⟨
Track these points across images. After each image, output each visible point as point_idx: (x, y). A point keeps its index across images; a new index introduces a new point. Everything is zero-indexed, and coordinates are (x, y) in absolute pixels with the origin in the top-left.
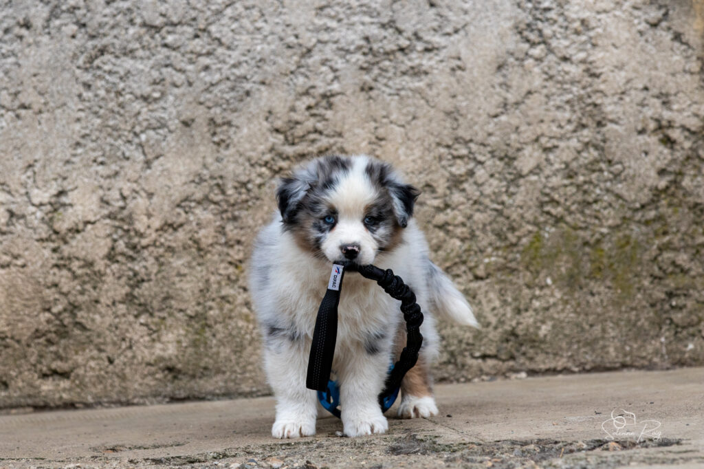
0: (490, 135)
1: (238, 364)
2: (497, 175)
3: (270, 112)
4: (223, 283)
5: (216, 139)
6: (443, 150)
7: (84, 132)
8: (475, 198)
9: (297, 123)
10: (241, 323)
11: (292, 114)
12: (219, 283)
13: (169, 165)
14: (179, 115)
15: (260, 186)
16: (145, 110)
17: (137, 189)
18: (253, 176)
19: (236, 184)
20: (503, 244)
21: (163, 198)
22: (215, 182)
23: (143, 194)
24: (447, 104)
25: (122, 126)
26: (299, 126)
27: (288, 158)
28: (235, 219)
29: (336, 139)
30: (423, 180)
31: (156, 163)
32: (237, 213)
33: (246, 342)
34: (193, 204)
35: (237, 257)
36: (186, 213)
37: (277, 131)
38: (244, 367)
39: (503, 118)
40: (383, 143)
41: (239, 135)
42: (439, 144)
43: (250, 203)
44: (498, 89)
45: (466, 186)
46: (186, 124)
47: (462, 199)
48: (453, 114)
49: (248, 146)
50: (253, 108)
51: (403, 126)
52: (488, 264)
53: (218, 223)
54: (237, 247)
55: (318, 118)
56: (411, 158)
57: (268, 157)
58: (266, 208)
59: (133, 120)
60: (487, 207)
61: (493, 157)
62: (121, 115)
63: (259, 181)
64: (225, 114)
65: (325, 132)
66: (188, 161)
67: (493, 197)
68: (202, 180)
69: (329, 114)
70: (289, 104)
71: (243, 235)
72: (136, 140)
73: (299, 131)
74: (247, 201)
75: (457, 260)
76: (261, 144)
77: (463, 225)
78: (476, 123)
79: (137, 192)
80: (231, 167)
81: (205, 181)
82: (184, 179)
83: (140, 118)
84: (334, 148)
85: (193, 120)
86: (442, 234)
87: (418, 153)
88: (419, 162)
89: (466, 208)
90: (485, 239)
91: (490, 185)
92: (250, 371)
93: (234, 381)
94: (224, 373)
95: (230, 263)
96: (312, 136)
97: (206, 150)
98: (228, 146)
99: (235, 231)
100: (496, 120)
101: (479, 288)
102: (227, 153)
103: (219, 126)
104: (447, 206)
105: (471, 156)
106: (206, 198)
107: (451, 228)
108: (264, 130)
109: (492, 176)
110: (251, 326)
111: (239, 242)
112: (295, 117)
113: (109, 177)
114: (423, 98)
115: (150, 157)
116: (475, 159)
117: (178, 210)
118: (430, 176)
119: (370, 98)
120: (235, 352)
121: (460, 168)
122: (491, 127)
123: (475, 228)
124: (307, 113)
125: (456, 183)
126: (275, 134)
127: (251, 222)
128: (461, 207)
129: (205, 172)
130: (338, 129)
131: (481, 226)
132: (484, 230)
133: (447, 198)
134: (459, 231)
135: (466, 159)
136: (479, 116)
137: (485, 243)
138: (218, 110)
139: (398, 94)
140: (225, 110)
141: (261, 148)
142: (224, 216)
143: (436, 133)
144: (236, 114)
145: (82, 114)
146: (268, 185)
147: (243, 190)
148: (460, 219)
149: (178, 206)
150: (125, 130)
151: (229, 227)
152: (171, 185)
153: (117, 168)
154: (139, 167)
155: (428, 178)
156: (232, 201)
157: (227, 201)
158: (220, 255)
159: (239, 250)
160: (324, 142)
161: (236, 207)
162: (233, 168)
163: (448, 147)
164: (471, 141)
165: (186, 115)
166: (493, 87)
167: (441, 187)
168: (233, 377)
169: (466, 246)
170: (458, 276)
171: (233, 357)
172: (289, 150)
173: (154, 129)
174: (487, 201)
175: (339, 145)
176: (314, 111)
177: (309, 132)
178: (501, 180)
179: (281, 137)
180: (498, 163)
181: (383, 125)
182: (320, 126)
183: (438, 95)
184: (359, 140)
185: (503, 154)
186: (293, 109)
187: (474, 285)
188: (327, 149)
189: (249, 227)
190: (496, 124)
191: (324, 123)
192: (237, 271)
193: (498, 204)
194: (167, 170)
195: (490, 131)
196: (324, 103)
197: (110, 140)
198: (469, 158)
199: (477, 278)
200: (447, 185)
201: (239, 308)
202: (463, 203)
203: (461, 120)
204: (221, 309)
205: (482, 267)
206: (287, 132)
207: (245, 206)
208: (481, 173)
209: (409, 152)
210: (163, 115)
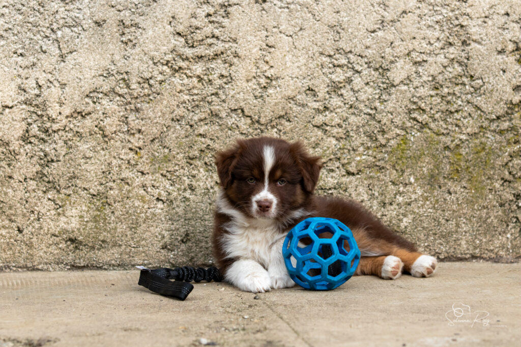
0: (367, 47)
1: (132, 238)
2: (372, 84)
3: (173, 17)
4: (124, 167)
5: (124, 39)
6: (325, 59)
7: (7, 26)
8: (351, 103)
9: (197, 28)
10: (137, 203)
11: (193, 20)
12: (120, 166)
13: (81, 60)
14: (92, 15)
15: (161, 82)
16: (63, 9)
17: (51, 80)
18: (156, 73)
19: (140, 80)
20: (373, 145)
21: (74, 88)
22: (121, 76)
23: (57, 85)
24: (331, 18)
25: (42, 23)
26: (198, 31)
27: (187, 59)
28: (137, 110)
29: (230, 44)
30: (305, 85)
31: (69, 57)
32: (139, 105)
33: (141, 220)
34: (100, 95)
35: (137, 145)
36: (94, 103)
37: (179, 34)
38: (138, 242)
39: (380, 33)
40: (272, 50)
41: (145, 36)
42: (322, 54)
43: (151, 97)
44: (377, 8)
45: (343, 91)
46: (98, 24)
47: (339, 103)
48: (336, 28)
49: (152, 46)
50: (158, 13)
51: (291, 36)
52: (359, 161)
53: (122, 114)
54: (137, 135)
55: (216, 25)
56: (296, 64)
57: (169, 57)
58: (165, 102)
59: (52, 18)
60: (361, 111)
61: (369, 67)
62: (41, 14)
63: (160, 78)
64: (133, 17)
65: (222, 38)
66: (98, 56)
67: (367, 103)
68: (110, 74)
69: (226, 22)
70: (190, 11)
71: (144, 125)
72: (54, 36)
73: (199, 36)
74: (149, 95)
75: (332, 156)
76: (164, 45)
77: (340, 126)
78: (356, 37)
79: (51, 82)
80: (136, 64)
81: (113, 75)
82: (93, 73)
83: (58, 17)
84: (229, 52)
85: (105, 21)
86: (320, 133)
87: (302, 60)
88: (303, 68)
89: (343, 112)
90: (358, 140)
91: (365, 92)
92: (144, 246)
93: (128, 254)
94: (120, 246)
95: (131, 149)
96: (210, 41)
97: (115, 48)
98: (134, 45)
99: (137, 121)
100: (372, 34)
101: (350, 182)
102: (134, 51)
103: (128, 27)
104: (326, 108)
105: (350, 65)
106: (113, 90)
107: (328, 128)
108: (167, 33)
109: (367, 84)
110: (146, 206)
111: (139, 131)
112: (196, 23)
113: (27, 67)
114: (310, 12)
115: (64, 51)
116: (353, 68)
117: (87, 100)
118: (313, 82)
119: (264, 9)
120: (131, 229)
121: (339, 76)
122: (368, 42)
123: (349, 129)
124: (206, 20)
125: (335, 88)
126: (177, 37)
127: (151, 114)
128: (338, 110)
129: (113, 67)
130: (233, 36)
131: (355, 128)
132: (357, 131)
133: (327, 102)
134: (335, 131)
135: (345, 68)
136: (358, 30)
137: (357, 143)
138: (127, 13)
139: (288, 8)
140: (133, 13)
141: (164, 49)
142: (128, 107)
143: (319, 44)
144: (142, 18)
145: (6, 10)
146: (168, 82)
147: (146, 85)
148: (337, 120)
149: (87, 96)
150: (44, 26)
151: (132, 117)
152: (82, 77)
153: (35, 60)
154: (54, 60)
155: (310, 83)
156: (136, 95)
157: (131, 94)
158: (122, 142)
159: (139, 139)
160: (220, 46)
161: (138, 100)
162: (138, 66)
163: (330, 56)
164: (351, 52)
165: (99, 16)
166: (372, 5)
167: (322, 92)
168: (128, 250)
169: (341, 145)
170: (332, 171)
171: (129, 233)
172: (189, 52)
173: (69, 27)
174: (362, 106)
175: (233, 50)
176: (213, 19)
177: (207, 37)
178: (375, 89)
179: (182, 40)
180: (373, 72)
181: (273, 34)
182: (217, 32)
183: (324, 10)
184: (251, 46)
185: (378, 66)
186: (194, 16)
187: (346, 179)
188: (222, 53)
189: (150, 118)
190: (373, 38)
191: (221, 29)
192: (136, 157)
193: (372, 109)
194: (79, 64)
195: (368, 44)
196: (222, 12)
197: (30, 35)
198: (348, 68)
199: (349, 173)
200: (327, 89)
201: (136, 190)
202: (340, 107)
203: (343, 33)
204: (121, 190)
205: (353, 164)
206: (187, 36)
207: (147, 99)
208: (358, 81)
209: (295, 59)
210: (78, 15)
⟩
__Directions for this task__: Rewrite the items from the start up to and including the line with "77: (463, 225)", replacing "top-left" with "upper-left" and keeping everything else the same. Leave the pictures out of your answer.

__Answer space__:
Track these points across images. After each image, output each visible point as point_idx: (x, y). A point keeps its index across images; a new index introduces a new point. Everything is zero-indexed, and coordinates are (x, y) in absolute pixels with the origin in the upper-left.
0: (490, 135)
1: (238, 364)
2: (497, 175)
3: (270, 112)
4: (223, 283)
5: (216, 139)
6: (443, 150)
7: (84, 132)
8: (475, 198)
9: (297, 123)
10: (241, 323)
11: (292, 114)
12: (219, 283)
13: (169, 165)
14: (179, 115)
15: (260, 186)
16: (145, 110)
17: (137, 189)
18: (253, 176)
19: (236, 184)
20: (503, 244)
21: (163, 198)
22: (215, 182)
23: (143, 194)
24: (447, 104)
25: (122, 126)
26: (299, 126)
27: (288, 158)
28: (235, 219)
29: (336, 139)
30: (423, 180)
31: (156, 163)
32: (237, 213)
33: (246, 342)
34: (193, 204)
35: (237, 257)
36: (186, 213)
37: (277, 131)
38: (244, 367)
39: (503, 118)
40: (383, 143)
41: (239, 135)
42: (439, 144)
43: (250, 203)
44: (498, 89)
45: (466, 186)
46: (186, 124)
47: (462, 199)
48: (453, 114)
49: (248, 146)
50: (253, 108)
51: (403, 126)
52: (488, 264)
53: (218, 223)
54: (237, 247)
55: (318, 118)
56: (411, 158)
57: (268, 157)
58: (266, 208)
59: (133, 120)
60: (487, 207)
61: (493, 157)
62: (121, 115)
63: (259, 181)
64: (225, 114)
65: (325, 132)
66: (188, 161)
67: (493, 197)
68: (202, 180)
69: (329, 114)
70: (289, 104)
71: (243, 235)
72: (136, 140)
73: (299, 131)
74: (247, 201)
75: (457, 260)
76: (261, 144)
77: (463, 225)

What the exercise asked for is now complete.